What I’m saying is that in writing about family life — even a humdrum, suburban family life like mine — there’s no need to resort to fiction, since every family has real-life stories and characters enough to fill acres of newsprint on just about any subject under the sun.
But I have another reason for sticking as rigidly as I can to the truth (though when my memory lets me down — as my sons are all too quick to tell me — I admit that I’ve occasionally got the odd detail wrong).
Yes, I understand the temptation to embellish a story in order to make it more interesting. But the fact is that the truth is so much easier to remember than a falsehood. And though I’d like to claim it’s pure piety that keeps me on the straight and narrow, it’s also the terror of telling a lie and then forgetting all about it, only to be caught out in an inconsistency later.
As Sir Walter Scott so wisely observed: ‘Oh what a tangled web we weave when first we practice to deceive!’
This week, a study by a U.S. university confirms what so many of us have found — that lying, and then remembering the lie, requires much more mental effort than simply coming out with the truth.
The researchers at Brandeis University (no, me neither) find that as our brains slow down with age, we become less accomplished at lying — and far more likely to be caught out when we do it.
Thus, we older folk should be very wary of making something up in order to get out of an unwelcome invitation. For example: ‘We’re so sorry, we won’t be able to make it to your party because we’re going to the theatre that night.’
The danger is that the next time you meet your spurned hostess, she’ll ask: ‘How was the play?’ And before you’ve collected your thoughts and remembered the lie, you’ll hear yourself answering: ‘What play? We haven’t been to the theatre for months.’
Mind you, we’ve all met young people who are rotten at lying, too. It starts from the earliest years, when the toddler with the chocolate-smeared face claims it must have been his brother who ate all the Cadbury mini rolls.
Moving up the age scale, I once had a colleague in his 20s who was forever taking days off work to attend his grandmother’s funeral. Most of us have only two grandmothers. He must have had about six.
But I’d like to think it’s not only because we become even worse at it, and more likely to be caught out, that we older people tell fewer lies than the young. Isn’t it also because we feel less need to excuse our behaviour, to conceal our innermost thoughts or impress others by exaggerating our achievements or qualifications?

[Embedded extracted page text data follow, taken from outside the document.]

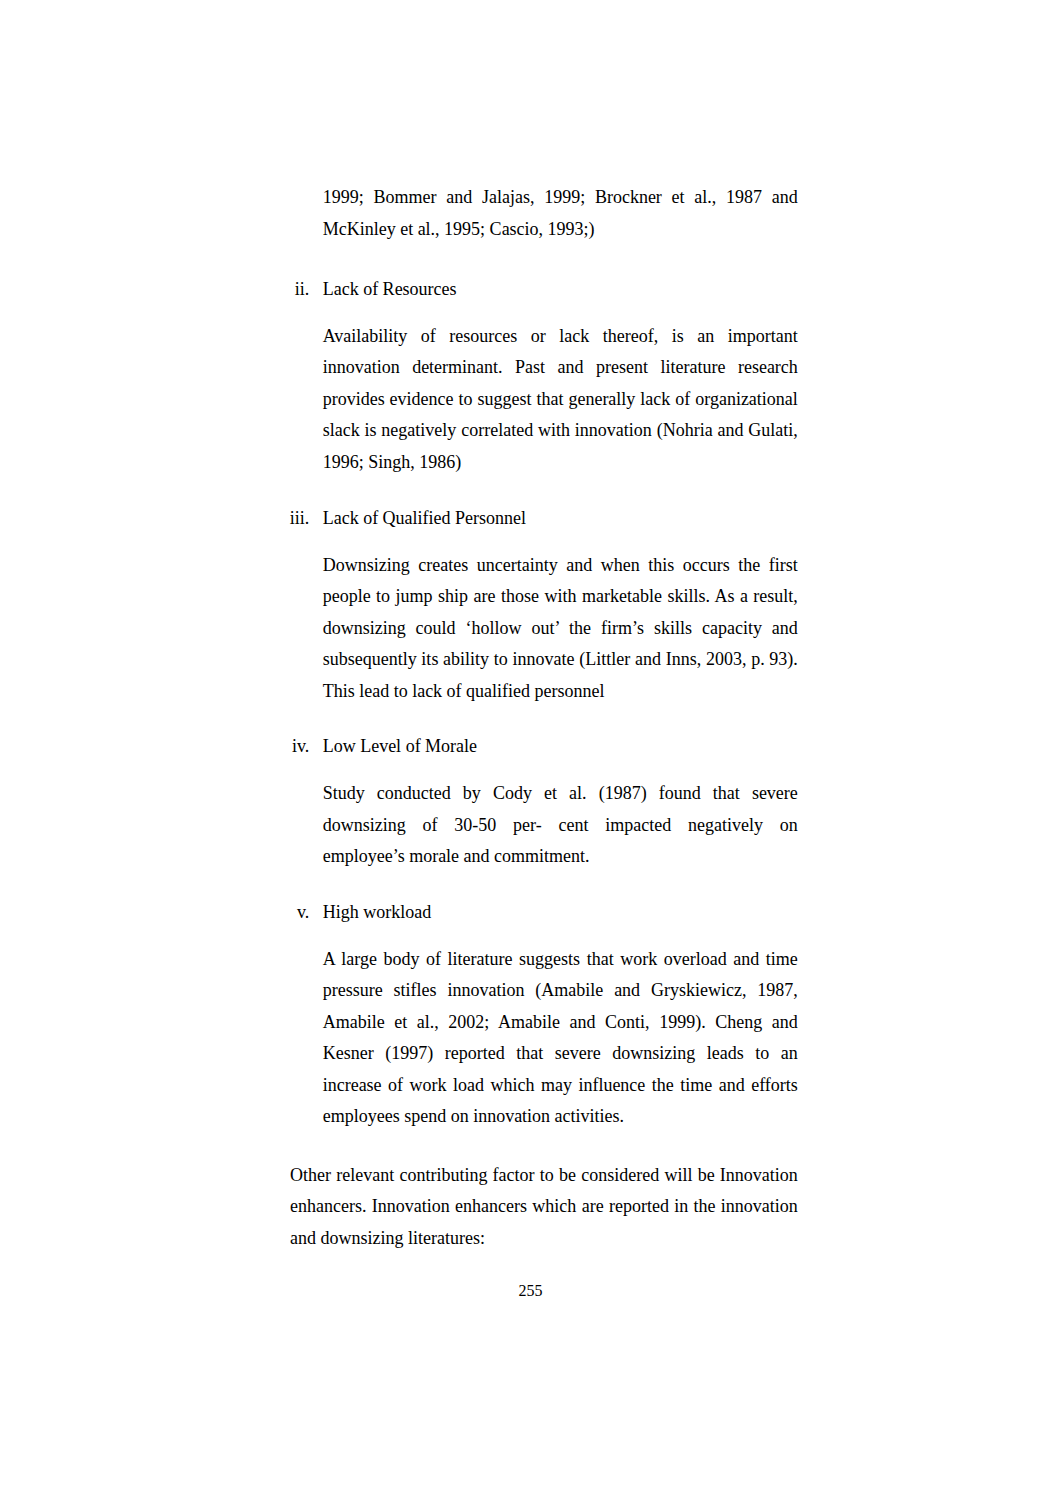1999; Bommer and Jalajas, 1999; Brockner et al., 1987 and McKinley et al., 1995; Cascio, 1993;)
ii. Lack of Resources
Availability of resources or lack thereof, is an important innovation determinant. Past and present literature research provides evidence to suggest that generally lack of organizational slack is negatively correlated with innovation (Nohria and Gulati, 1996; Singh, 1986)
iii. Lack of Qualified Personnel
Downsizing creates uncertainty and when this occurs the first people to jump ship are those with marketable skills. As a result, downsizing could ‘hollow out’ the firm’s skills capacity and subsequently its ability to innovate (Littler and Inns, 2003, p. 93). This lead to lack of qualified personnel
iv. Low Level of Morale
Study conducted by Cody et al. (1987) found that severe downsizing of 30-50 per- cent impacted negatively on employee’s morale and commitment.
v. High workload
A large body of literature suggests that work overload and time pressure stifles innovation (Amabile and Gryskiewicz, 1987, Amabile et al., 2002; Amabile and Conti, 1999). Cheng and Kesner (1997) reported that severe downsizing leads to an increase of work load which may influence the time and efforts employees spend on innovation activities.
Other relevant contributing factor to be considered will be Innovation enhancers. Innovation enhancers which are reported in the innovation and downsizing literatures:
255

I’m not saying any of us should be honest at all times, telling the missus her new dress makes her look ridiculous or informing our dinner-party hostess that the meal she’s served up is uneatable.

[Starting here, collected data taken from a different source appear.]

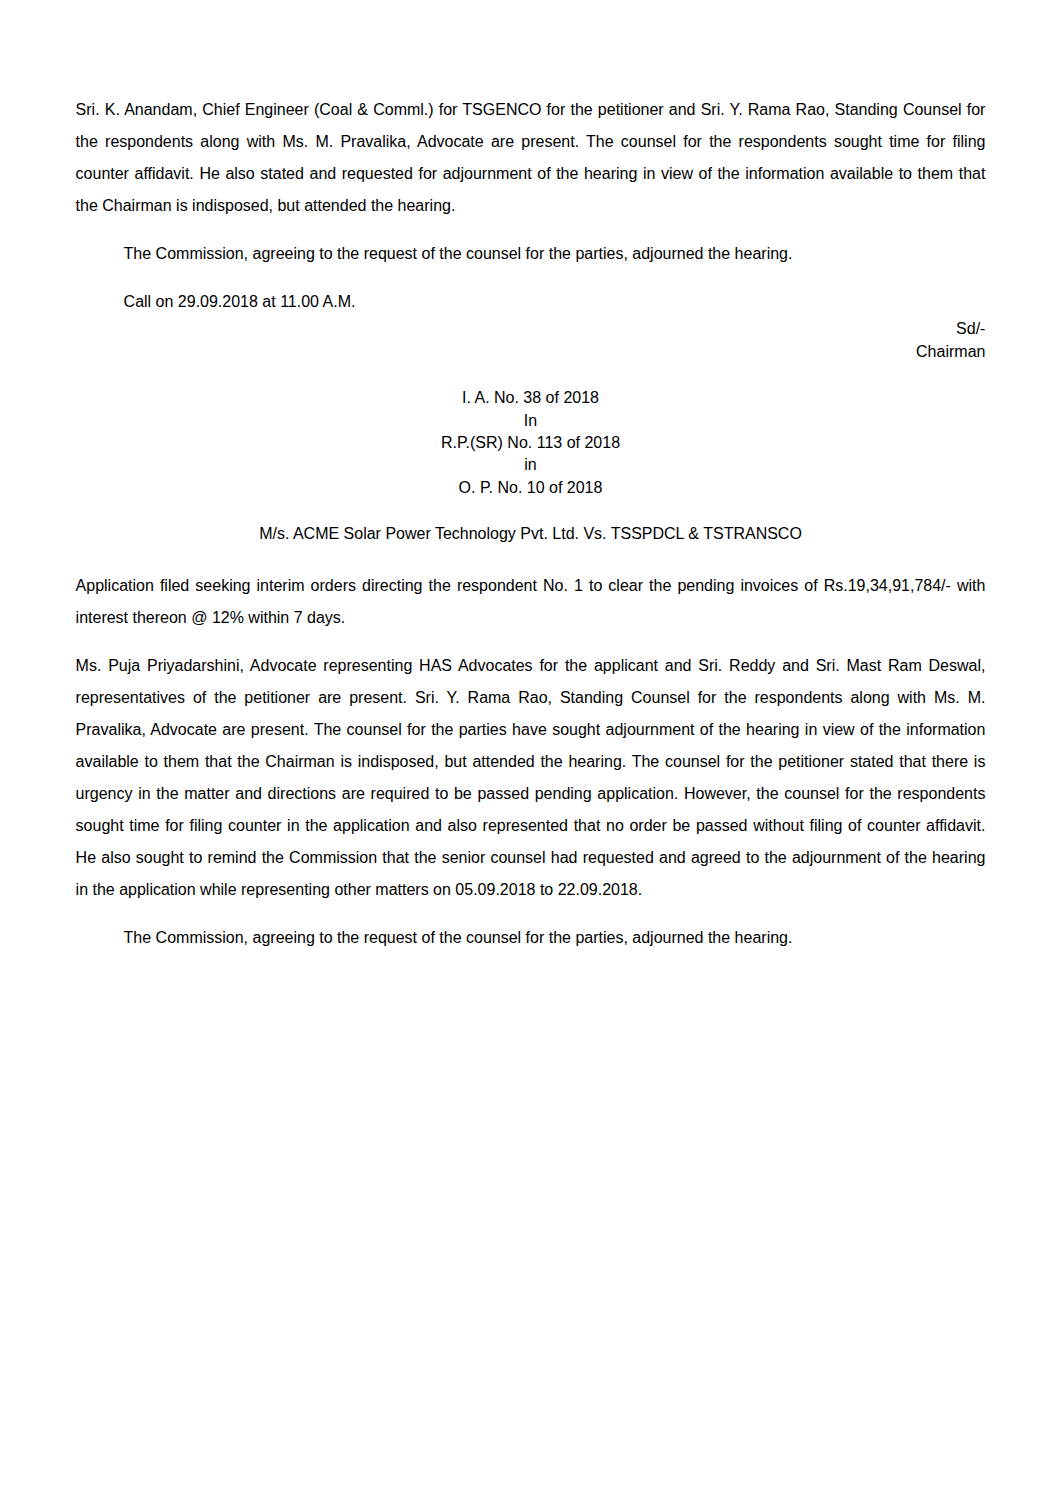Sri. K. Anandam, Chief Engineer (Coal & Comml.) for TSGENCO for the petitioner and Sri. Y. Rama Rao, Standing Counsel for the respondents along with Ms. M. Pravalika, Advocate are present. The counsel for the respondents sought time for filing counter affidavit. He also stated and requested for adjournment of the hearing in view of the information available to them that the Chairman is indisposed, but attended the hearing.
The Commission, agreeing to the request of the counsel for the parties, adjourned the hearing.
Call on 29.09.2018 at 11.00 A.M.
Sd/-
Chairman
I. A. No. 38 of 2018
In
R.P.(SR) No. 113 of 2018
in
O. P. No. 10 of 2018
M/s. ACME Solar Power Technology Pvt. Ltd. Vs. TSSPDCL & TSTRANSCO
Application filed seeking interim orders directing the respondent No. 1 to clear the pending invoices of Rs.19,34,91,784/- with interest thereon @ 12% within 7 days.
Ms. Puja Priyadarshini, Advocate representing HAS Advocates for the applicant and Sri. Reddy and Sri. Mast Ram Deswal, representatives of the petitioner are present. Sri. Y. Rama Rao, Standing Counsel for the respondents along with Ms. M. Pravalika, Advocate are present. The counsel for the parties have sought adjournment of the hearing in view of the information available to them that the Chairman is indisposed, but attended the hearing. The counsel for the petitioner stated that there is urgency in the matter and directions are required to be passed pending application. However, the counsel for the respondents sought time for filing counter in the application and also represented that no order be passed without filing of counter affidavit. He also sought to remind the Commission that the senior counsel had requested and agreed to the adjournment of the hearing in the application while representing other matters on 05.09.2018 to 22.09.2018.
The Commission, agreeing to the request of the counsel for the parties, adjourned the hearing.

And I’m certainly not suggesting we should all be as truthful as my great-uncle Pat, who would answer the question ‘How are you?’ with a long description of all his aches and pains, starting with his gouty toes and working upwards from there. Half an hour later, he would still have got no further than his dicky hips, pausing only for breath before moving on to his digestive problems and chesty cough.

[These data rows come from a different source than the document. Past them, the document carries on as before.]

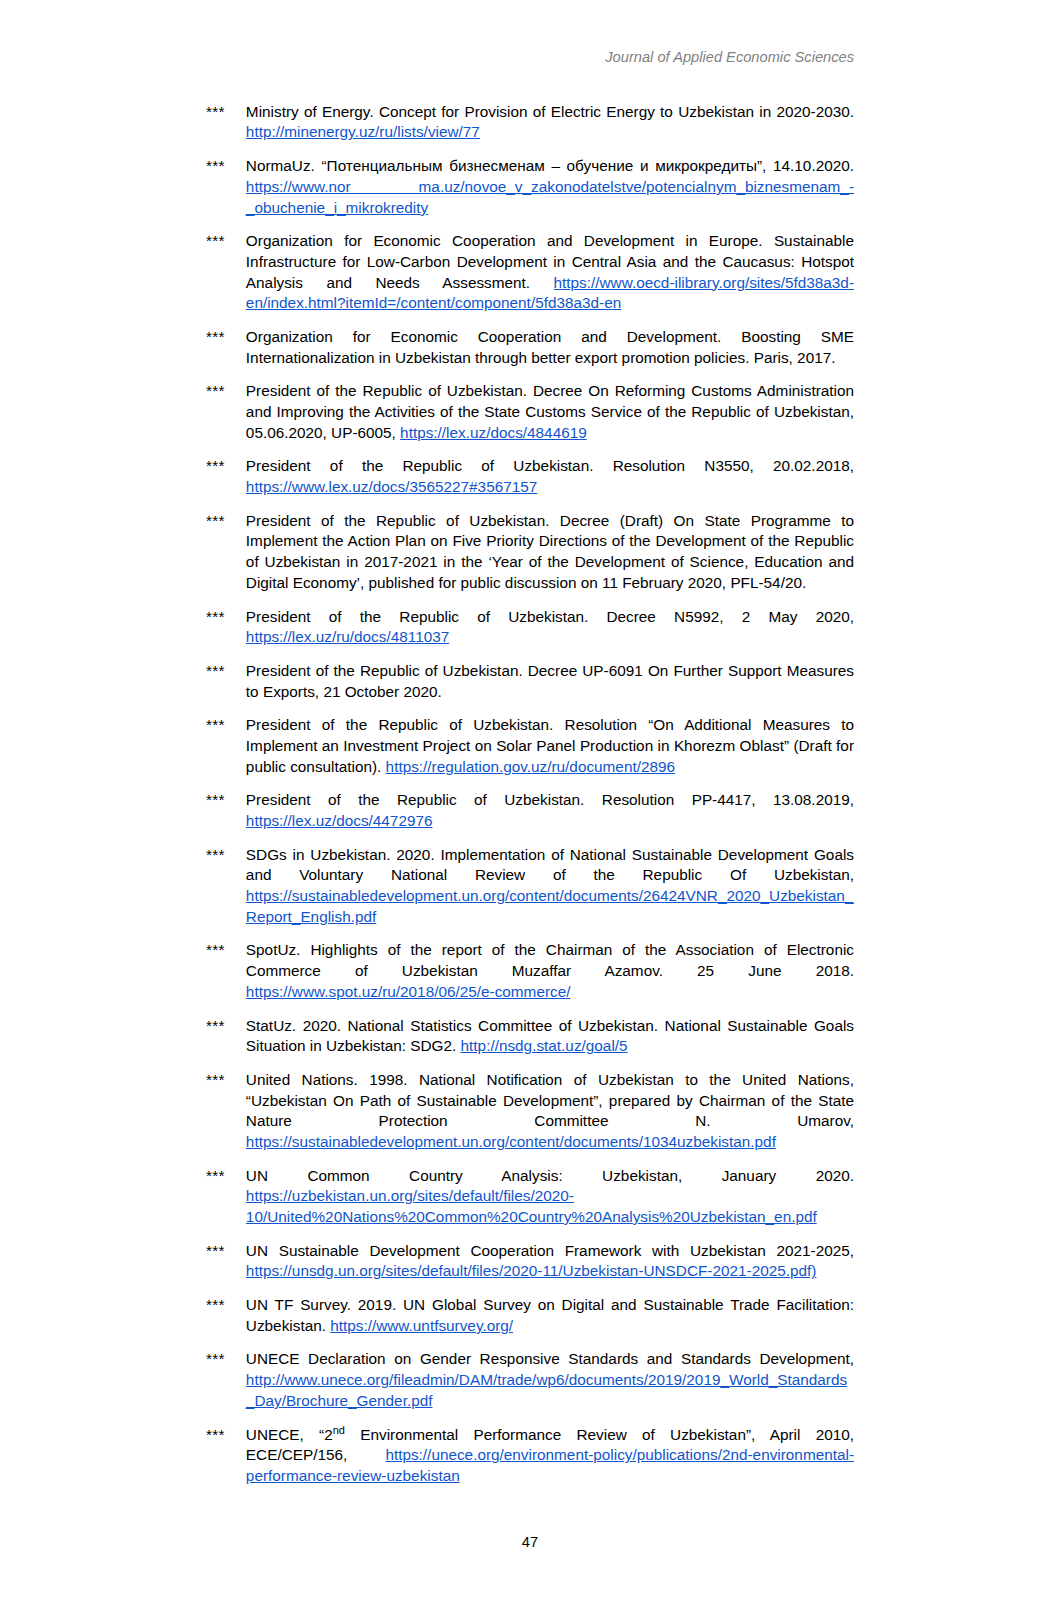Journal of Applied Economic Sciences
Ministry of Energy. Concept for Provision of Electric Energy to Uzbekistan in 2020-2030. http://minenergy.uz/ru/lists/view/77
NormaUz. “Потенциальным бизнесменам – обучение и микрокредиты”, 14.10.2020. https://www.nor ma.uz/novoe_v_zakonodatelstve/potencialnym_biznesmenam_-_obuchenie_i_mikrokredity
Organization for Economic Cooperation and Development in Europe. Sustainable Infrastructure for Low-Carbon Development in Central Asia and the Caucasus: Hotspot Analysis and Needs Assessment. https://www.oecd-ilibrary.org/sites/5fd38a3d-en/index.html?itemId=/content/component/5fd38a3d-en
Organization for Economic Cooperation and Development. Boosting SME Internationalization in Uzbekistan through better export promotion policies. Paris, 2017.
President of the Republic of Uzbekistan. Decree On Reforming Customs Administration and Improving the Activities of the State Customs Service of the Republic of Uzbekistan, 05.06.2020, UP-6005, https://lex.uz/docs/4844619
President of the Republic of Uzbekistan. Resolution N3550, 20.02.2018, https://www.lex.uz/docs/3565227#3567157
President of the Republic of Uzbekistan. Decree (Draft) On State Programme to Implement the Action Plan on Five Priority Directions of the Development of the Republic of Uzbekistan in 2017-2021 in the ‘Year of the Development of Science, Education and Digital Economy’, published for public discussion on 11 February 2020, PFL-54/20.
President of the Republic of Uzbekistan. Decree N5992, 2 May 2020, https://lex.uz/ru/docs/4811037
President of the Republic of Uzbekistan. Decree UP-6091 On Further Support Measures to Exports, 21 October 2020.
President of the Republic of Uzbekistan. Resolution “On Additional Measures to Implement an Investment Project on Solar Panel Production in Khorezm Oblast” (Draft for public consultation). https://regulation.gov.uz/ru/document/2896
President of the Republic of Uzbekistan. Resolution PP-4417, 13.08.2019, https://lex.uz/docs/4472976
SDGs in Uzbekistan. 2020. Implementation of National Sustainable Development Goals and Voluntary National Review of the Republic Of Uzbekistan, https://sustainabledevelopment.un.org/content/documents/26424VNR_2020_Uzbekistan_Report_English.pdf
SpotUz. Highlights of the report of the Chairman of the Association of Electronic Commerce of Uzbekistan Muzaffar Azamov. 25 June 2018. https://www.spot.uz/ru/2018/06/25/e-commerce/
StatUz. 2020. National Statistics Committee of Uzbekistan. National Sustainable Goals Situation in Uzbekistan: SDG2. http://nsdg.stat.uz/goal/5
United Nations. 1998. National Notification of Uzbekistan to the United Nations, “Uzbekistan On Path of Sustainable Development”, prepared by Chairman of the State Nature Protection Committee N. Umarov, https://sustainabledevelopment.un.org/content/documents/1034uzbekistan.pdf
UN Common Country Analysis: Uzbekistan, January 2020. https://uzbekistan.un.org/sites/default/files/2020-10/United%20Nations%20Common%20Country%20Analysis%20Uzbekistan_en.pdf
UN Sustainable Development Cooperation Framework with Uzbekistan 2021-2025, https://unsdg.un.org/sites/default/files/2020-11/Uzbekistan-UNSDCF-2021-2025.pdf)
UN TF Survey. 2019. UN Global Survey on Digital and Sustainable Trade Facilitation: Uzbekistan. https://www.untfsurvey.org/
UNECE Declaration on Gender Responsive Standards and Standards Development, http://www.unece.org/fileadmin/DAM/trade/wp6/documents/2019/2019_World_Standards_Day/Brochure_Gender.pdf
UNECE, “2nd Environmental Performance Review of Uzbekistan”, April 2010, ECE/CEP/156, https://unece.org/environment-policy/publications/2nd-environmental-performance-review-uzbekistan
47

With Christmas on the way, however, we must all get into practice for lying, says TOM UTLEY
The correct answer to inquiries about our health is, and always has been: ‘Fine thanks.’
But the older I get, the less I feel the urge to pretend that I’ve read the book everyone’s talking about or to say I’m late for work because my train was cancelled, when in fact I’ve merely overslept after a heavy night at the local.
With Christmas on the way, however, we must all get into practice for lying, in preparation for the moment when we unwrap that garish tie or frock, contort our features into expressions of rapture and proclaim that it’s the smartest thing we’ve ever seen.
There are times and places for telling the unvarnished truth about what we think and feel. But whatever our ages may happen to be, Christmas definitely isn’t one of them.